Both men were sentenced to eight years and four months in jail, which was stayed pending completion of three years’ formal probation. They were ordered to serve one year in jail and forfeit more than $500,000 in cash assets.
Eyad Najjar was arrested by HSI special agents and detectives from FVPD Dec. 10, 2014. Rateb Najjar surrendered to the court Dec. 17, 2014.
A third defendant, Amir Ali Shaerzadeh, 36, of Irvine, is charged with 134 felony counts of money laundering, six felony counts of manufacturing and sale of a counterfeit mark, two felony counts of conspiracy to commit a crime with sentencing enhancements for property damage over $1.3 million, and money laundering in excess of $2.5 million. If convicted, he faces up to 104 years in jail. Shaerzadeh is currently a fugitive with an outstanding warrant for his arrest.
Between January 2010 and December 2011, the defendants owned and operated businesses in Fountain Valley that sold counterfeit merchandise imported from Hong Kong and China. They conspired to import and distribute counterfeit trademark items; possessed counterfeit trademark items offered for sale; and engaged in money laundering conspiracy involving numerous registered trademarks including Apple, Nokia, Blackberry, Ferrari, Nintendo, and Google.
The defendants laundered over $5 million and possessed counterfeit merchandise with a retail value of more than $2.8 million including cell phones, tablet computers, portable media players, and game consoles.

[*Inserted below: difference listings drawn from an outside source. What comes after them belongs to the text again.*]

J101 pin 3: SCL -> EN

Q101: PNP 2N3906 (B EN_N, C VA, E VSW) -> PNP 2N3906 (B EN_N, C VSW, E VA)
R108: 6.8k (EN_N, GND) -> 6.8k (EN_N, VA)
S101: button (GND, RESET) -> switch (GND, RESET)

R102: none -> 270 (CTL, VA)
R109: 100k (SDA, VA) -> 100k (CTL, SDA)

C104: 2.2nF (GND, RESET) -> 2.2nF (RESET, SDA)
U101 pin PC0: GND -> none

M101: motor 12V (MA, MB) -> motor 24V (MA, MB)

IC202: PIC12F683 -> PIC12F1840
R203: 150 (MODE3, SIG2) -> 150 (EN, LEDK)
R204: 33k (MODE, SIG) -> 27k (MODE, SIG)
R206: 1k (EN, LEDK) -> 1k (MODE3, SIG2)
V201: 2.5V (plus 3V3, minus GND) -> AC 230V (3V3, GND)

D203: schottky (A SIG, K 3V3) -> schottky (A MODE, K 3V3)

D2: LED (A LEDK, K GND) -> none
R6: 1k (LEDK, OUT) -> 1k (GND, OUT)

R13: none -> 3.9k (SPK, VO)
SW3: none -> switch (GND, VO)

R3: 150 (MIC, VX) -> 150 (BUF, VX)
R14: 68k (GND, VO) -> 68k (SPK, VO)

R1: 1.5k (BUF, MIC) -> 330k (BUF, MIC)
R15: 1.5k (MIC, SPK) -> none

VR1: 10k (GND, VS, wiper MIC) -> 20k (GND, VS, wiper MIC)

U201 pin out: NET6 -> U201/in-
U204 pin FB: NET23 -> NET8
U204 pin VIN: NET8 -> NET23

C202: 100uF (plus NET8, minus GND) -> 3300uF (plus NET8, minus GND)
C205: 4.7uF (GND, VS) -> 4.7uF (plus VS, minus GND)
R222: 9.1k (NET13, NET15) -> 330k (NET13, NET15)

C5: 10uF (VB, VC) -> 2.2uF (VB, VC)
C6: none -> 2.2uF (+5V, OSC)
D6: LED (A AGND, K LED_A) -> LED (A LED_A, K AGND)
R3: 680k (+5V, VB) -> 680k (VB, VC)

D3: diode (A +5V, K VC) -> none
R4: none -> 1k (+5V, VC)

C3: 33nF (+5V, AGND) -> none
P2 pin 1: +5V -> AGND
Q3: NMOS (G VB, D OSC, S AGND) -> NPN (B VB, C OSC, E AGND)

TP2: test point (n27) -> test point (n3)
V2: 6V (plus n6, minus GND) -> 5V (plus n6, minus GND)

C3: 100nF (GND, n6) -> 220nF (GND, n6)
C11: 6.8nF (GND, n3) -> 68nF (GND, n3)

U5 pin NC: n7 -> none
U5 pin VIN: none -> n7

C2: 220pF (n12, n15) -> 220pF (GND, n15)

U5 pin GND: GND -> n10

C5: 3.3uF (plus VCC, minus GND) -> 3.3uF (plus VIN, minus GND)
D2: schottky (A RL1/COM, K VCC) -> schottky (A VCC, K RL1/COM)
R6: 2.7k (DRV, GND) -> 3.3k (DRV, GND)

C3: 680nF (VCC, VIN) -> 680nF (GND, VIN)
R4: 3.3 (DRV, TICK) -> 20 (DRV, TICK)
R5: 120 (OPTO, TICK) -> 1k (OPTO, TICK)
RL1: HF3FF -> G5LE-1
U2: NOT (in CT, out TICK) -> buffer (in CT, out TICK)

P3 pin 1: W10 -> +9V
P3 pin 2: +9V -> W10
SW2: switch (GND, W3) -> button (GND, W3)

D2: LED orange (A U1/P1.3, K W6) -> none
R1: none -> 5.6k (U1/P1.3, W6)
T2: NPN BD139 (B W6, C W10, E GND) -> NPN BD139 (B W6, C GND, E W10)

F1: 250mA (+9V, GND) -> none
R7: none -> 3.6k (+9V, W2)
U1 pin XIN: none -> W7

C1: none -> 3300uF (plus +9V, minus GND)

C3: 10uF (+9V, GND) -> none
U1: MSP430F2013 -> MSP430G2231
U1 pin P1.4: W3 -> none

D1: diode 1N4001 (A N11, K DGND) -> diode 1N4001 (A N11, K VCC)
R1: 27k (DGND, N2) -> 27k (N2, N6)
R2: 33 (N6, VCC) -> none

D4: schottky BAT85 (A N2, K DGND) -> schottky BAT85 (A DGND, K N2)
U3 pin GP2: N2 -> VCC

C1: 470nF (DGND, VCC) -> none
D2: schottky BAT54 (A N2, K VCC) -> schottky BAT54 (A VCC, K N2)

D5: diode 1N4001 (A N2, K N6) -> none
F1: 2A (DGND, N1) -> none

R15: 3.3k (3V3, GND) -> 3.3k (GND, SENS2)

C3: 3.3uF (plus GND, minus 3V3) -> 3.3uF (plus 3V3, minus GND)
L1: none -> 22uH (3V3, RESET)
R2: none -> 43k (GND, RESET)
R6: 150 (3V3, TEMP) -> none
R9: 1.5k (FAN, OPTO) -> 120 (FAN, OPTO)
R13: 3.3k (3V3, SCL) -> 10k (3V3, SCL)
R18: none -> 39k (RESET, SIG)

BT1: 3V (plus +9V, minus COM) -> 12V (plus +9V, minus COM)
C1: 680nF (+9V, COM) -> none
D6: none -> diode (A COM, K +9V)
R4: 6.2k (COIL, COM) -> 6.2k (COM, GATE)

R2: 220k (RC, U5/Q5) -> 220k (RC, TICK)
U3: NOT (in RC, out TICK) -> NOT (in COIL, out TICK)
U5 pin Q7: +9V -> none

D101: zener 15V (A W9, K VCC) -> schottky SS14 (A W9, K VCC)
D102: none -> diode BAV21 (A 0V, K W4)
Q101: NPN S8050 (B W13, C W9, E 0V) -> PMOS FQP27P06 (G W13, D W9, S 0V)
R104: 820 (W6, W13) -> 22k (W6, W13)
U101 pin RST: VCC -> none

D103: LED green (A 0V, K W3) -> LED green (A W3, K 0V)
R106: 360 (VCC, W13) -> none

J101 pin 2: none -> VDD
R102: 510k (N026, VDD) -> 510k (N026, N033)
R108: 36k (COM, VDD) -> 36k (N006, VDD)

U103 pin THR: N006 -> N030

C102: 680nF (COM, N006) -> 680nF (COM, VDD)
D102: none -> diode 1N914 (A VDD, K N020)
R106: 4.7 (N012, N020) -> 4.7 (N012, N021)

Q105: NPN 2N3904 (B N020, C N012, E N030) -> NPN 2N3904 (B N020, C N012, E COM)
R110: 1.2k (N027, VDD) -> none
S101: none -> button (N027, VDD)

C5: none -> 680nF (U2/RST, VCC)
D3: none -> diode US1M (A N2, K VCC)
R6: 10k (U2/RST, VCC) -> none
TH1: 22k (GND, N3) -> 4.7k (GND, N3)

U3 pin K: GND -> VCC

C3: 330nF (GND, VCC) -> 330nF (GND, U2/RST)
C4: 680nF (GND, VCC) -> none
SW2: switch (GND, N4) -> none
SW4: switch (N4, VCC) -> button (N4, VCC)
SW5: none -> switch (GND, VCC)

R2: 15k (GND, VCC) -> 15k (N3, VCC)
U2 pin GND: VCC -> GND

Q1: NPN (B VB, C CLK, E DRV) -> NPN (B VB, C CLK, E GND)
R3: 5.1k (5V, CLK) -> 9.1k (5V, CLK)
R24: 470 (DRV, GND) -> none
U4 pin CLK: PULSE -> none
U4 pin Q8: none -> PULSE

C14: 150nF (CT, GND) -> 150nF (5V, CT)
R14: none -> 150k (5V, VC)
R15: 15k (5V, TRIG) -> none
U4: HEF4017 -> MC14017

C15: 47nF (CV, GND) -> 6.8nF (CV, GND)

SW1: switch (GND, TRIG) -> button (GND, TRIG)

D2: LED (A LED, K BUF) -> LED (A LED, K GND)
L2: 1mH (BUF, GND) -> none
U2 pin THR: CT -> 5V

The probe into this scheme began in November 2011 after officers with U.S. Customs and Border Protection intercepted a shipment of tablets that were found to contain counterfeit software. During the investigation, FVPD and HSI seized a significant volume of counterfeit merchandise from the various businesses tied to the defendants, along with more than $500,000 in cash found inside a safe and funds from multiple bank accounts.
The International Anti-counterfeiting Coalition estimates that product counterfeiting costs U.S. businesses $200 to $250 billion a year in lost revenue.